Majority of PREIT board offers resignations after shareholder vote
The latest sign of trouble at the huge Philadelphia-area mall owner could be a sign of a sale to come.
In a major shake-up for the Philadelphia area’s largest shopping-mall owner, seven Pennsylvania Real Estate Investment Trust (PREIT) directors, including CEO Joseph F. Coradino, offered to resign from the board after a majority of shareholders refused to support them in recent elections.
Although PREIT’s malls are mostly occupied and sales are strong, the company owes creditors almost $1 billion. Debt service costs have strained its financial performance, and its share price has fallen below $1. Last December it was delisted from the New York Stock Exchange.
The shake-up occurred when PREIT held its annual shareholder meeting on June 1, according to a Securities and Exchange Commission filing released Wednesday.
Shareholders include large-money managers led by Vanguard and BlackRock, activists who have been pressing PREIT to improve results, and individual investors. They collectively withheld around one million votes from each of the sitting directors, leaving fewer than 600,000 cast for most of them. Coradino did slightly better than his board colleagues, but still failed to win a majority.
According to the company’s corporate governance guidelines, those who did not win a majority of votes must offer to resign. Shareholders also rejected the board’s compensation proposal for Coradino and other top executives, by a ratio of 3-1.
Within 90 days of the certification of the board meeting’s results, board leaders will have to decide whether to accept the resignations. According to the SEC documents, the directors ran unopposed but still couldn’t win majorities from those voting.
“The board has been duly elected based on the company’s corporate governance guidelines and has offered their resignations under these same guidelines,” said Heather Crowell, a spokesperson for the company. “Until a final determination has been made, PREIT will not be commenting on the matter.”
Coradino’s offer to resign as board member doesn’t mean he’s necessarily out as CEO.
Two directors who were not up for reelection remain on the board: investors Christopher Swann and Kenneth B. Hart. Swann is the principal of Atlanta-based Cygnus Capital Real Estate Advisors, which focuses on distressed commercial real estate. He and Hart joined the board last year, taking new seats created specially for preferred-share investors after the company failed to pay dividends to them.
In an open letter distributed to shareholders last year, Swann argued that the company’s malls are valuable but that the share price dropped because of the large debt load. He said he could help improve the company’s financial situation.
Neither Swann nor Hart responded to The Inquirer’s request for comment on Thursday.
“I’ve been telling people to sell this for years. The stock is worth very little,” said Robert Costello of $200 million-asset Costello Asset Management in Bucks County and a longtime Philadelphia-area money manager. “This brings the company closer to a sale. The banks that hold their debt could force a deal, if they have a plan B lined up, but banks tend to wait until there is a clear alternative.”
In a May interview with The Inquirer, when asked about a sale or merger of the company Coradino said that PREIT had retained an investment banker, PJT Partners.
Industry observers say that hiring an investment banker is often a precursor to a sale.
“We continue to look at all the possibilities to drive shareholder value,” Coradino said in May. “And we’ll continue to do so as we look toward the end of the year. So that’s still an initiative, a priority for the company.”
The mall industry is troubled, with a handful of strong performers such as King of Prussia or PREIT’s Cherry Hill Mall continuing to succeed while many lesser malls flounder.

• **Exercise instructions**
Translate this sentence from the PREIT article into Spanish: "Coradino’s offer to resign as board member doesn’t mean he’s necessarily out as CEO." These records have no connection to the PREIT article.

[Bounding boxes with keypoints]
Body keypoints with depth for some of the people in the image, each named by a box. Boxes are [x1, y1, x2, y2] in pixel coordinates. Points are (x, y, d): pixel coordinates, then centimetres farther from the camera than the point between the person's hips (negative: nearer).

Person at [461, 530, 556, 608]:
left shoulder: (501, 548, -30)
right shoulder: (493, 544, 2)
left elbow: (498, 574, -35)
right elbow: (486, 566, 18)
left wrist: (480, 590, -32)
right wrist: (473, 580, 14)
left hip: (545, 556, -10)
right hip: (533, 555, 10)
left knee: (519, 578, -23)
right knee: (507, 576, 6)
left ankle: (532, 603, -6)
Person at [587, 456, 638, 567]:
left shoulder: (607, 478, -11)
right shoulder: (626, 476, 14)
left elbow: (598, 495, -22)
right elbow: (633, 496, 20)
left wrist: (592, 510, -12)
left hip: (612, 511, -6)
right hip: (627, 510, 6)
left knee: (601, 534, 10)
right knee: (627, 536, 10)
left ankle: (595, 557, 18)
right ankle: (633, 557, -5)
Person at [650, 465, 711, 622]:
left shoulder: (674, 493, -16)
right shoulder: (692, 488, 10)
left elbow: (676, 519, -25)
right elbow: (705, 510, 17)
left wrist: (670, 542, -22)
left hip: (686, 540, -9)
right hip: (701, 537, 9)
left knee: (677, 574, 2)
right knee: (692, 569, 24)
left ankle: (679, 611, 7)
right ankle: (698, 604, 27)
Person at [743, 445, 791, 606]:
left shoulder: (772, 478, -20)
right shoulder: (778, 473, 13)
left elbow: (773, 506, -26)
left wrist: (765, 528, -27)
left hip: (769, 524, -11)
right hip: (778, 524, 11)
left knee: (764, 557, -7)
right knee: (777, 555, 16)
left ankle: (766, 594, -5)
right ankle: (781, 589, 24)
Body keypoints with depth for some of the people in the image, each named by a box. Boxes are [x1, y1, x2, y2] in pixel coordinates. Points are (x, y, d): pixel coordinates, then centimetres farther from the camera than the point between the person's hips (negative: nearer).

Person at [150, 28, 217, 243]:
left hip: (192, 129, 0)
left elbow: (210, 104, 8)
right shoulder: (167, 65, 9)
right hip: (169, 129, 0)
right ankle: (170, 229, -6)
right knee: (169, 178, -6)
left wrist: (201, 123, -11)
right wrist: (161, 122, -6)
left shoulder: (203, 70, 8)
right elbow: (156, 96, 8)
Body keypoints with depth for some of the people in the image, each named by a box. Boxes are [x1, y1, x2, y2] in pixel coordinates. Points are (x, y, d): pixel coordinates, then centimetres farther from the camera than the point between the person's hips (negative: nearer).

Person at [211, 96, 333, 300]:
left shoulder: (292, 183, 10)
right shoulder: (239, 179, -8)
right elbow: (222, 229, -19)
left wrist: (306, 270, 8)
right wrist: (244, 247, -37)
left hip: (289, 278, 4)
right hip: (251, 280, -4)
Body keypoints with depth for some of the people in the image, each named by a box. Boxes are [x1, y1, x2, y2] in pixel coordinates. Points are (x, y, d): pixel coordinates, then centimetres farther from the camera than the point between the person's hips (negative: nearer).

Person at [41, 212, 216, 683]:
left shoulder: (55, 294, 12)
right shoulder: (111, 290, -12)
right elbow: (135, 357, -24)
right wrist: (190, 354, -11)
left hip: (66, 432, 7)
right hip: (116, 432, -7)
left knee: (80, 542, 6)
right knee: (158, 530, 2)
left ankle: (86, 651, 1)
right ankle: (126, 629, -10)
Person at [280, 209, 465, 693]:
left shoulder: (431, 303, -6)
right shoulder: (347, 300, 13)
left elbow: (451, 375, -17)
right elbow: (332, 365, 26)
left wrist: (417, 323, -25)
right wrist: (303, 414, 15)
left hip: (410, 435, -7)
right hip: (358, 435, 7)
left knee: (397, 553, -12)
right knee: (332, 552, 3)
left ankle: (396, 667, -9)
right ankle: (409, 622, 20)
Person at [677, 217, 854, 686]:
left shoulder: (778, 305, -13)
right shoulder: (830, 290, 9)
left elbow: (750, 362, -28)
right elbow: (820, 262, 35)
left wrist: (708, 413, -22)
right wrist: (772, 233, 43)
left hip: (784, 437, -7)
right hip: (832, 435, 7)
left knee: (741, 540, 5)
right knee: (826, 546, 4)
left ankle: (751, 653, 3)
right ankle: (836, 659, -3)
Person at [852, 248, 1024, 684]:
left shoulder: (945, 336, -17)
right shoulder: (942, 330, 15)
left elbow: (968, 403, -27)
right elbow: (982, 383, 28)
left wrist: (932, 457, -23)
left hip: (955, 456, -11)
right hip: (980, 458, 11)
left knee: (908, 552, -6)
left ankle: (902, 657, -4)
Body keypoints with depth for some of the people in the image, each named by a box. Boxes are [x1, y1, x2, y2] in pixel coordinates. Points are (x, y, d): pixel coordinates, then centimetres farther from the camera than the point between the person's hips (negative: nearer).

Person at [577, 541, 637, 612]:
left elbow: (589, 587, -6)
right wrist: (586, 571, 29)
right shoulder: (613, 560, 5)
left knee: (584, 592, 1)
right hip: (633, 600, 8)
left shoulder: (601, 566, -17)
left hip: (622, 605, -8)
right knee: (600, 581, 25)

* * *

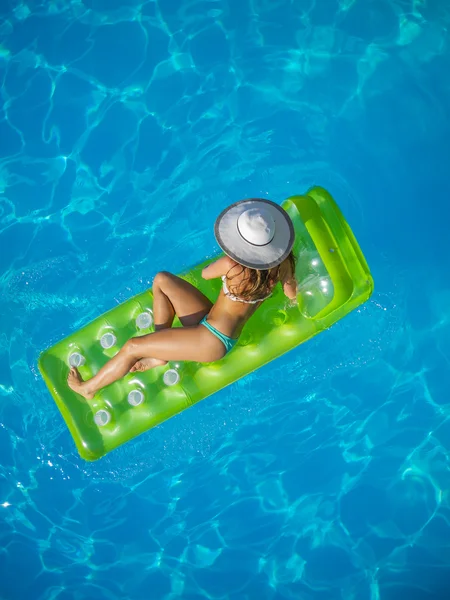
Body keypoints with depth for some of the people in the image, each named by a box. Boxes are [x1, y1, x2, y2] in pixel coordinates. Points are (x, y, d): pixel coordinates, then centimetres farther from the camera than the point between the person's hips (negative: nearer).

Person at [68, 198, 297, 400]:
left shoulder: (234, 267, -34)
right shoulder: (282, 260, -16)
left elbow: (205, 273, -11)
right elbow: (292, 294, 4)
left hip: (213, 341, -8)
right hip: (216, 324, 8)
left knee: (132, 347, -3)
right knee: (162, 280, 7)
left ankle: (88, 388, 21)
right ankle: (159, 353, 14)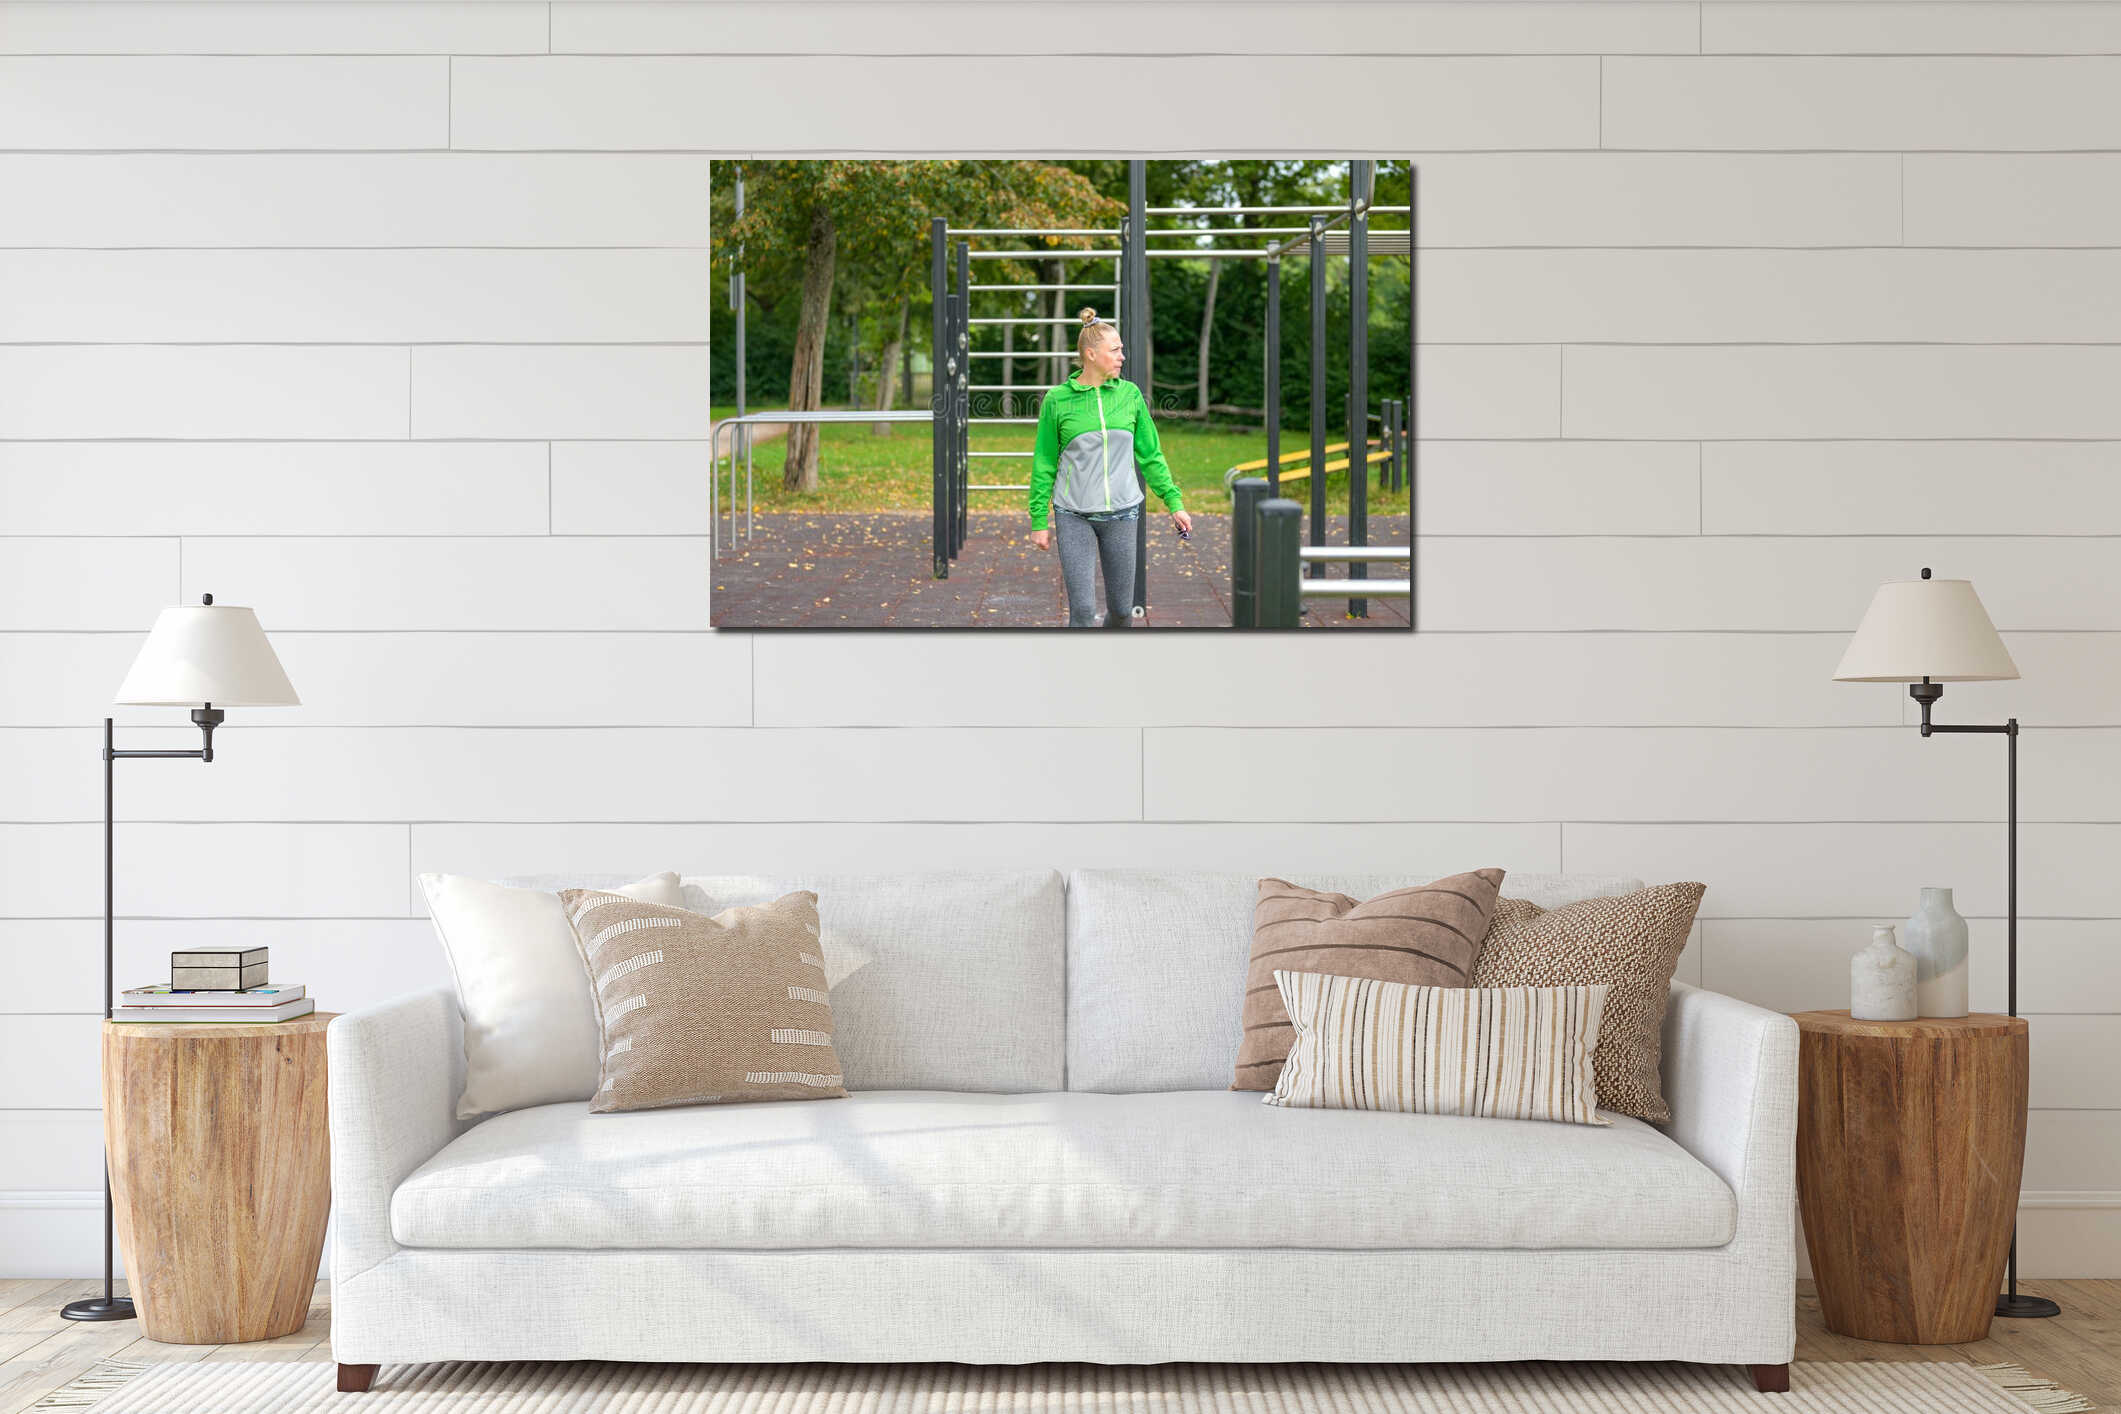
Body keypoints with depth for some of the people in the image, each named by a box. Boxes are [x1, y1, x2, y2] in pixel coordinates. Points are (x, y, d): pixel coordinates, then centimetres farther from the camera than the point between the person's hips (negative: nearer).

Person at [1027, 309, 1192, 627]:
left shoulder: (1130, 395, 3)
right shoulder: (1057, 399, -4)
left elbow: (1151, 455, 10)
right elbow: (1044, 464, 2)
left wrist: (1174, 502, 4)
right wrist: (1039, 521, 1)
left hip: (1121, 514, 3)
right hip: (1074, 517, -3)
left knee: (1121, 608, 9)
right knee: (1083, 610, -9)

---

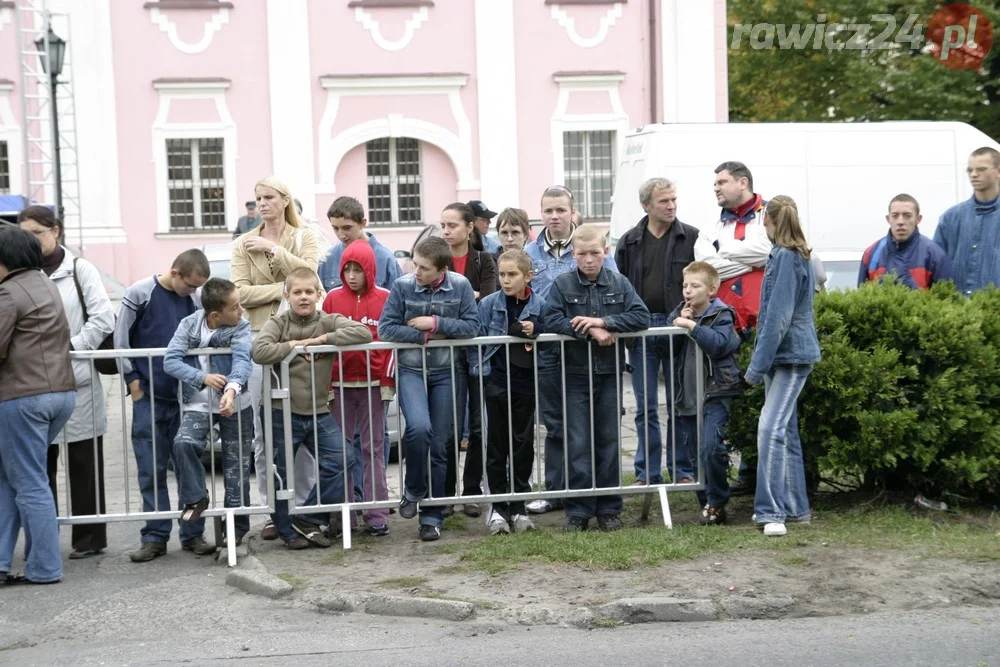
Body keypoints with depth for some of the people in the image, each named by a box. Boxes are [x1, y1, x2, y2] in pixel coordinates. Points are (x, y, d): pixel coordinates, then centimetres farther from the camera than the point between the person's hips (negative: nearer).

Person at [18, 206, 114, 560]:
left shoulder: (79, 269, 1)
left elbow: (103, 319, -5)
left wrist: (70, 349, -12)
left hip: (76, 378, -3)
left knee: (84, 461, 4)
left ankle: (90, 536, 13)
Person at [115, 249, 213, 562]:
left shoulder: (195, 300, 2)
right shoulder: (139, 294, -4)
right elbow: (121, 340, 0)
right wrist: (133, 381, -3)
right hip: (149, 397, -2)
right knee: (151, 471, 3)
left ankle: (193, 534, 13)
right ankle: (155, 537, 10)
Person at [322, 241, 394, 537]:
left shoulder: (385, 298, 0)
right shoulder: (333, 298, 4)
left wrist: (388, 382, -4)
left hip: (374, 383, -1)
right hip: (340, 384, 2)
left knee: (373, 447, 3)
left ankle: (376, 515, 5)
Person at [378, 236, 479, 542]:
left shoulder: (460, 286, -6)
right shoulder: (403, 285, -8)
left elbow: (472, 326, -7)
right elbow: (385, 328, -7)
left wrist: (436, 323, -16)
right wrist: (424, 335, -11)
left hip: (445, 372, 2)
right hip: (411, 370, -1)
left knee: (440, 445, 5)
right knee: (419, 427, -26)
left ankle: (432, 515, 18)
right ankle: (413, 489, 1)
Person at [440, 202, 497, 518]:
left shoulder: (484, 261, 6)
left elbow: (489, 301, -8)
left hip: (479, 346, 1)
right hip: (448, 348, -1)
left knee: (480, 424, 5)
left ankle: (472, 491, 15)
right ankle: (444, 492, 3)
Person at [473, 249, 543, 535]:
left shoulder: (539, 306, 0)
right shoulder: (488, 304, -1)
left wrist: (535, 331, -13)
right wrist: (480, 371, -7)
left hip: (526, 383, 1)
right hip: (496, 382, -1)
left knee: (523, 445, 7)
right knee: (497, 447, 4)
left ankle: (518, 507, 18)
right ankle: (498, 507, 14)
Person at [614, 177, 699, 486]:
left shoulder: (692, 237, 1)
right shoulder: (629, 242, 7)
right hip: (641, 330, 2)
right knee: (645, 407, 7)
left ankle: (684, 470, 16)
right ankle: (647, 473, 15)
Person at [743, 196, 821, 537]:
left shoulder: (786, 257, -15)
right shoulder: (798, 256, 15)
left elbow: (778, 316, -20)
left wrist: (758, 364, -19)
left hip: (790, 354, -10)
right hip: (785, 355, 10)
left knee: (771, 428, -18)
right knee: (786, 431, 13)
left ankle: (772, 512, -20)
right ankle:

• **Answer to this task**
La oferta de Coradino de renunciar como miembro de la junta no significa que necesariamente deje el cargo de CEO.